**ASSIGNMENT**
Pictures do not belong in the copy. Write out exactly the lines from the one containing "hfov_deg: 48.3" through the end of the data.

···

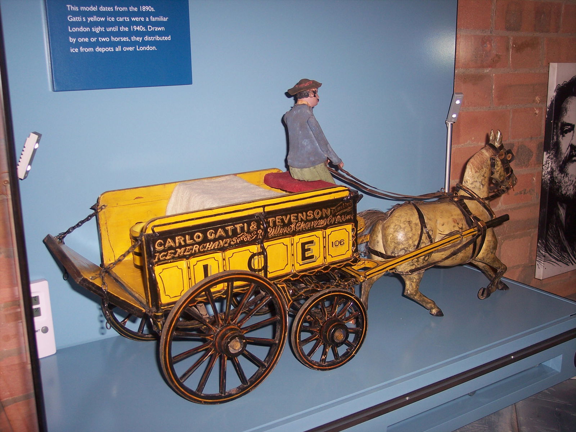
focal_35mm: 39
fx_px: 649
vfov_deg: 36.8
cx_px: 288
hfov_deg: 47.9
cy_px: 216
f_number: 2.8
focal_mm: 8
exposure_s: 1/60
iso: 100
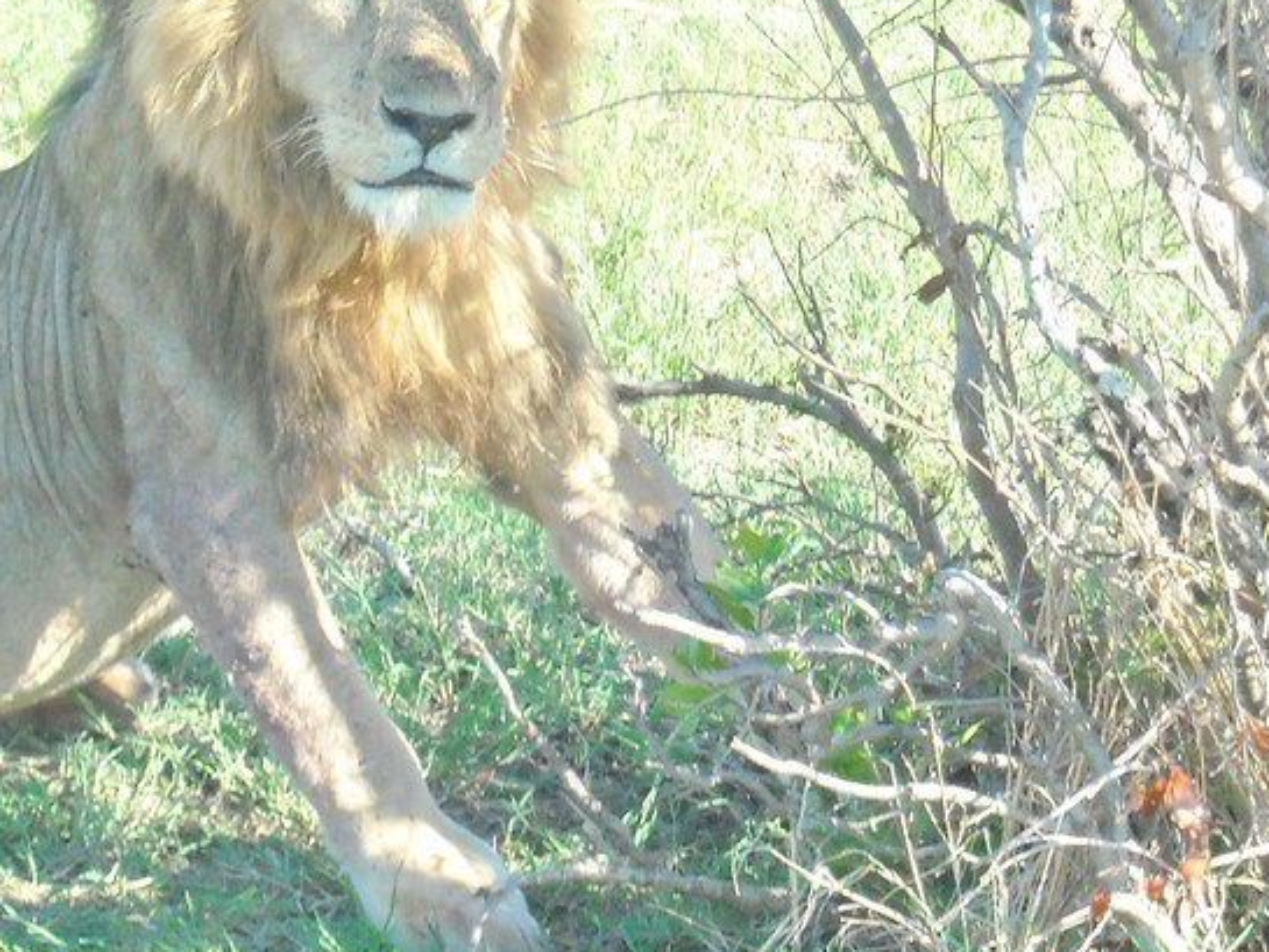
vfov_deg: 9.6
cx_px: 594
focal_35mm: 154
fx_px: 5647
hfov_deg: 12.8
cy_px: 407
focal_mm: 17.1
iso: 227
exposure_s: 1/250
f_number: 4.7
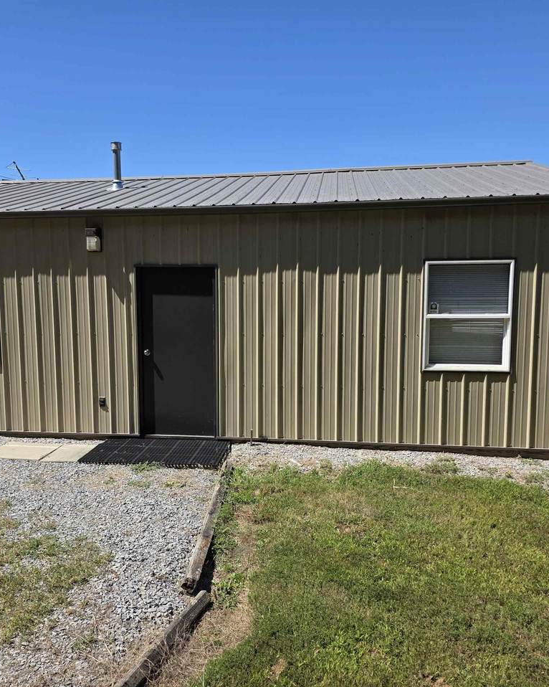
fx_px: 610
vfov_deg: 58.8
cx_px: 236
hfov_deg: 48.3
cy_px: 344
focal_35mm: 30
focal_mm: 6.3
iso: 80
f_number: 1.7
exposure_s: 1/4889
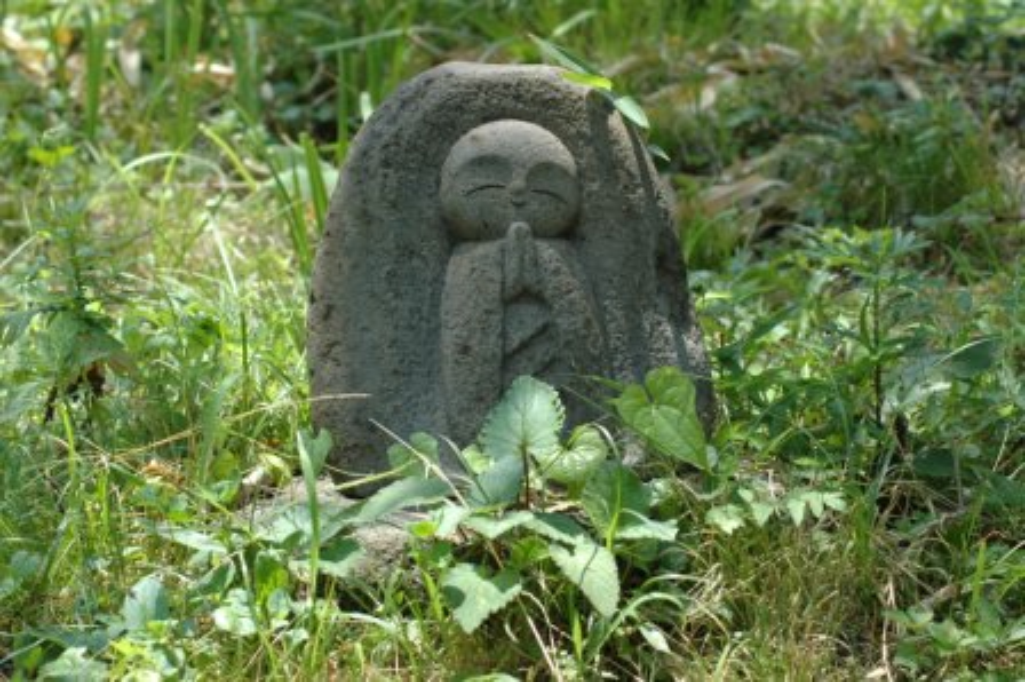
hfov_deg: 19.5
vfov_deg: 13.0
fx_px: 2987
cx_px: 512
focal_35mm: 105
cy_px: 341
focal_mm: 70
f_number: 7.1
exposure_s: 1/200
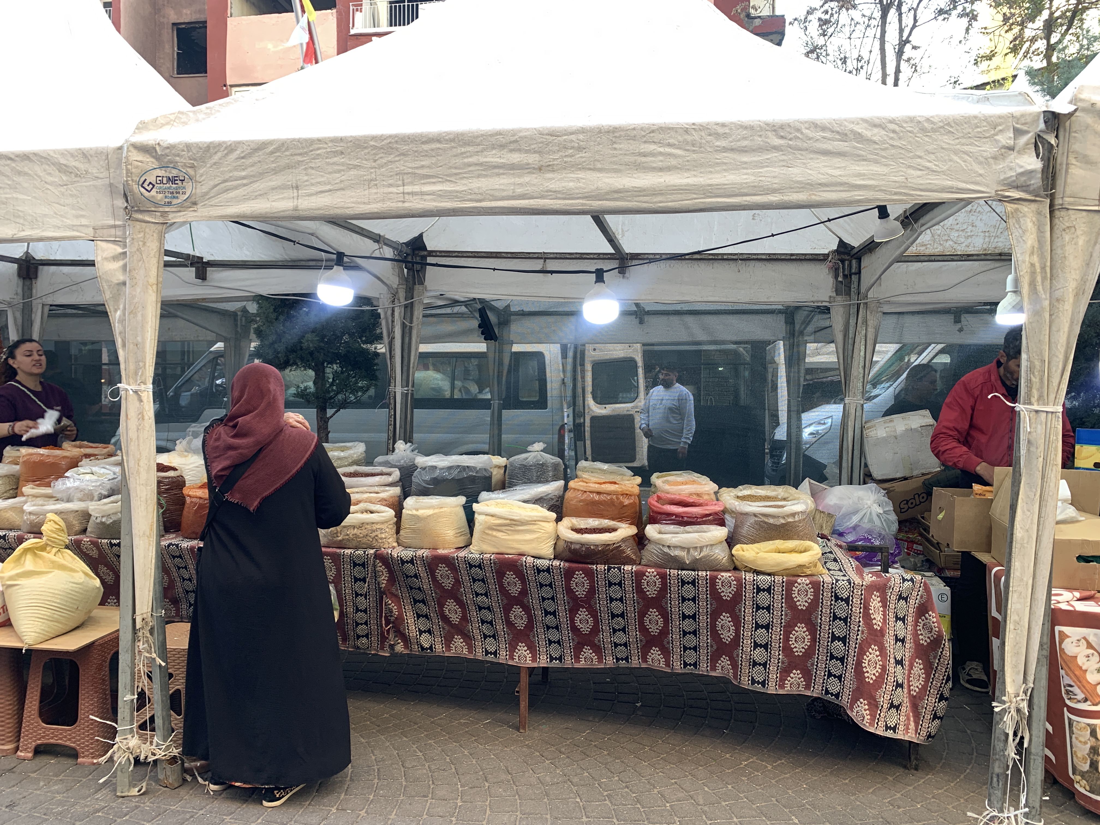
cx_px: 550
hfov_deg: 67.3
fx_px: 826
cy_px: 412
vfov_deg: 53.1
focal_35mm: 26
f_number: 1.8
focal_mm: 4.25
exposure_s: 1/100
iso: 25
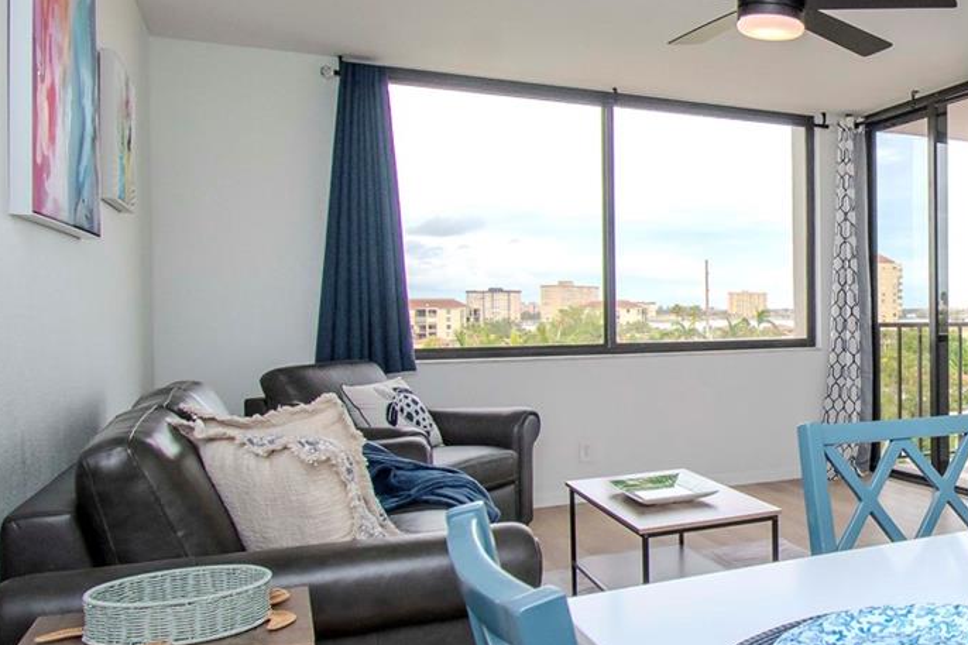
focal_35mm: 35
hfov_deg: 45.3
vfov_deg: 37.8
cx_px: 985
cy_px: 296
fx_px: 941
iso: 500
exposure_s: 1/200
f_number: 8
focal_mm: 10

···

**ANSWER SECTION**
hfov_deg: 48.3
cy_px: 344
focal_35mm: 30
focal_mm: 6.3
iso: 80
f_number: 1.7
exposure_s: 1/4889
hfov_deg: 19.5
vfov_deg: 13.0
fx_px: 2987
cx_px: 512
focal_35mm: 105
cy_px: 341
focal_mm: 70
f_number: 7.1
exposure_s: 1/200
cx_px: 550
hfov_deg: 67.3
fx_px: 826
cy_px: 412
vfov_deg: 53.1
focal_35mm: 26
f_number: 1.8
focal_mm: 4.25
exposure_s: 1/100
iso: 25
focal_35mm: 35
hfov_deg: 45.3
vfov_deg: 37.8
cx_px: 985
cy_px: 296
fx_px: 941
iso: 500
exposure_s: 1/200
f_number: 8
focal_mm: 10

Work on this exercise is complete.